§ **JOB**
Please lay out the lines of the listing below as a JSON list of strings, one string per line, starting with the line that contains "آسام میں قانون سازی کا نیا موڑ" and going on through the line that contains "ilen. Wir bieten". Include both of those lines, skip blank lines, and leave the pictures out of the answer.

Collected data:

○ ○ ○ ○

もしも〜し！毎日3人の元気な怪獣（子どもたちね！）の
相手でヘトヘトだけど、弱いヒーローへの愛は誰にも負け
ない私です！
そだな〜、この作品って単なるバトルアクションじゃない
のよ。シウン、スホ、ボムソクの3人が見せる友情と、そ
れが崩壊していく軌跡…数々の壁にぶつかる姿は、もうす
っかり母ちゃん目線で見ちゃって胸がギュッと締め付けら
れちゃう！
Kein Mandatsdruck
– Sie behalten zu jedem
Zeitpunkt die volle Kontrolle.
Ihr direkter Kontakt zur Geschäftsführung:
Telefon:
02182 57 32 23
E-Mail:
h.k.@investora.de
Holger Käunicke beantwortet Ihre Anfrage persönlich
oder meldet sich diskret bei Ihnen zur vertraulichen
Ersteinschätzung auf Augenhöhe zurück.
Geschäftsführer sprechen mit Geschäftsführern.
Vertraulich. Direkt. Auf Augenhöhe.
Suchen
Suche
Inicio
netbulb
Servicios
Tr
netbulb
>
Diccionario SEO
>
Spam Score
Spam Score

○ ○ ○ ○

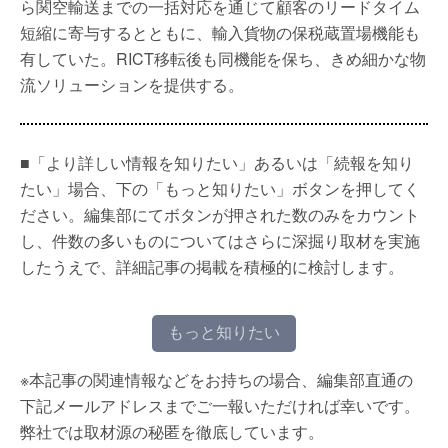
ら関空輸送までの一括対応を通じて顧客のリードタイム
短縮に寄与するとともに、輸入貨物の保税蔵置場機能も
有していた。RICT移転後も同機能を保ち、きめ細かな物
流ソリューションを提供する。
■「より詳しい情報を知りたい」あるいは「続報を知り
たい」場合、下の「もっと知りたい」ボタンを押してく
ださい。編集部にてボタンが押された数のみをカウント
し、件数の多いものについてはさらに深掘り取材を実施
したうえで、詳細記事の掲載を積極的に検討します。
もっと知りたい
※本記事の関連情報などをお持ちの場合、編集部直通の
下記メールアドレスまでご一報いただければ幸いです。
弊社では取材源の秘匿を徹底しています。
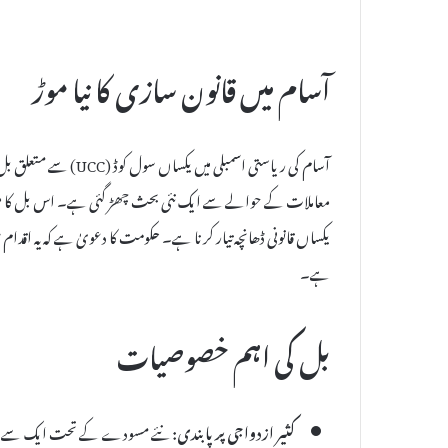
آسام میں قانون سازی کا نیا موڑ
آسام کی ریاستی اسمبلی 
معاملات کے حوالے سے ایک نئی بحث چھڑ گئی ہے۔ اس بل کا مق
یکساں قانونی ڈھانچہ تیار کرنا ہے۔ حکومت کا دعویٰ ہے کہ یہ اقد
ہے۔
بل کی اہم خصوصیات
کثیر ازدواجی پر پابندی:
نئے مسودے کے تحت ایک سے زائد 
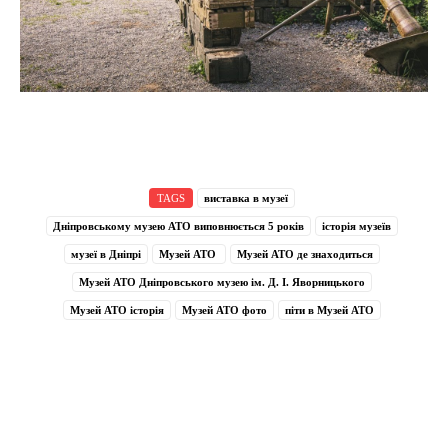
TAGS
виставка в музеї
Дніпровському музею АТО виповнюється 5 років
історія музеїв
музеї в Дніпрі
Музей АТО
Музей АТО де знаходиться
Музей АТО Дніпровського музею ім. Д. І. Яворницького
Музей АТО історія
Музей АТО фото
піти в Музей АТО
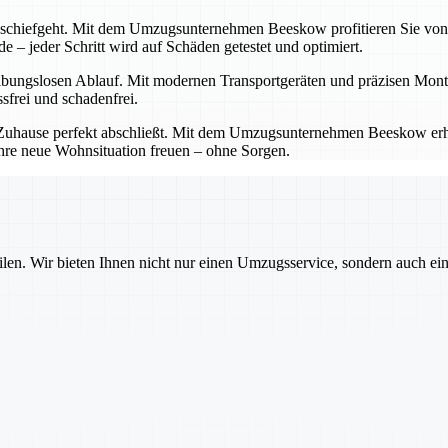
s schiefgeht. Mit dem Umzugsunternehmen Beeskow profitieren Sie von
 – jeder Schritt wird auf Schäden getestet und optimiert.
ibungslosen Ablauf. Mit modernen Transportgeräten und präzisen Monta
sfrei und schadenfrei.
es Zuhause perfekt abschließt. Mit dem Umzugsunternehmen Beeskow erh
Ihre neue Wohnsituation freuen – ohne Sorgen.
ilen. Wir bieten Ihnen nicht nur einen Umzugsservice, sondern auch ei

○ ○ ○ ○

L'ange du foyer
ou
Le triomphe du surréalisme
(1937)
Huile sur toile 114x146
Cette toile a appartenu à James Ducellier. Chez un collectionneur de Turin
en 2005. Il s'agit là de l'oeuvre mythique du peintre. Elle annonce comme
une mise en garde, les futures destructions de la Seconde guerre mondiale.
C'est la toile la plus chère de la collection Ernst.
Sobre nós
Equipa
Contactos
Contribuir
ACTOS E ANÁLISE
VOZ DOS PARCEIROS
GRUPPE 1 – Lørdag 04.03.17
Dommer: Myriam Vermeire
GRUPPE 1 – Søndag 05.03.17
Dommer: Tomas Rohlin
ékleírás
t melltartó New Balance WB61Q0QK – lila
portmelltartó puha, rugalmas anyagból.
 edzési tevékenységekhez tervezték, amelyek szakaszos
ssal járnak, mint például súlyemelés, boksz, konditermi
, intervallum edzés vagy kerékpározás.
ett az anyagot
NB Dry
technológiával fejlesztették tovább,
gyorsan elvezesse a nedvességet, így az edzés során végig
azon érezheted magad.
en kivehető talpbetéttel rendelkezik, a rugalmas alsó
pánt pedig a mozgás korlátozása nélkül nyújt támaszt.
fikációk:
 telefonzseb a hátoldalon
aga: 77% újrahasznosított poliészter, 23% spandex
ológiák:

○ ○ ○ ○

§ **ANSWER BELOW**
[
  "آسام میں قانون سازی کا نیا موڑ",
  "آسام کی ریاستی اسمبلی ",
  "معاملات کے حوالے سے ایک نئی بحث چھڑ گئی ہے۔ اس بل کا مق",
  "یکساں قانونی ڈھانچہ تیار کرنا ہے۔ حکومت کا دعویٰ ہے کہ یہ اقد",
  "ہے۔",
  "بل کی اہم خصوصیات",
  "کثیر ازدواجی پر پابندی:",
  "نئے مسودے کے تحت ایک سے زائد ",
  "TAGS",
  "виставка в музеї",
  "Дніпровському музею АТО виповнюється 5 років",
  "історія музеїв",
  "музеї в Дніпрі",
  "Музей АТО",
  "Музей АТО де знаходиться",
  "Музей АТО Дніпровського музею ім. Д. І. Яворницького",
  "Музей АТО історія",
  "Музей АТО фото",
  "піти в Музей АТО",
  "s schiefgeht. Mit dem Umzugsunternehmen Beeskow profitieren Sie von",
  " – jeder Schritt wird auf Schäden getestet und optimiert.",
  "ibungslosen Ablauf. Mit modernen Transportgeräten und präzisen Monta",
  "sfrei und schadenfrei.",
  "es Zuhause perfekt abschließt. Mit dem Umzugsunternehmen Beeskow erh",
  "Ihre neue Wohnsituation freuen – ohne Sorgen.",
  "ilen. Wir bieten Ihnen nicht nur einen Umzugsservice, sondern auch ei"
]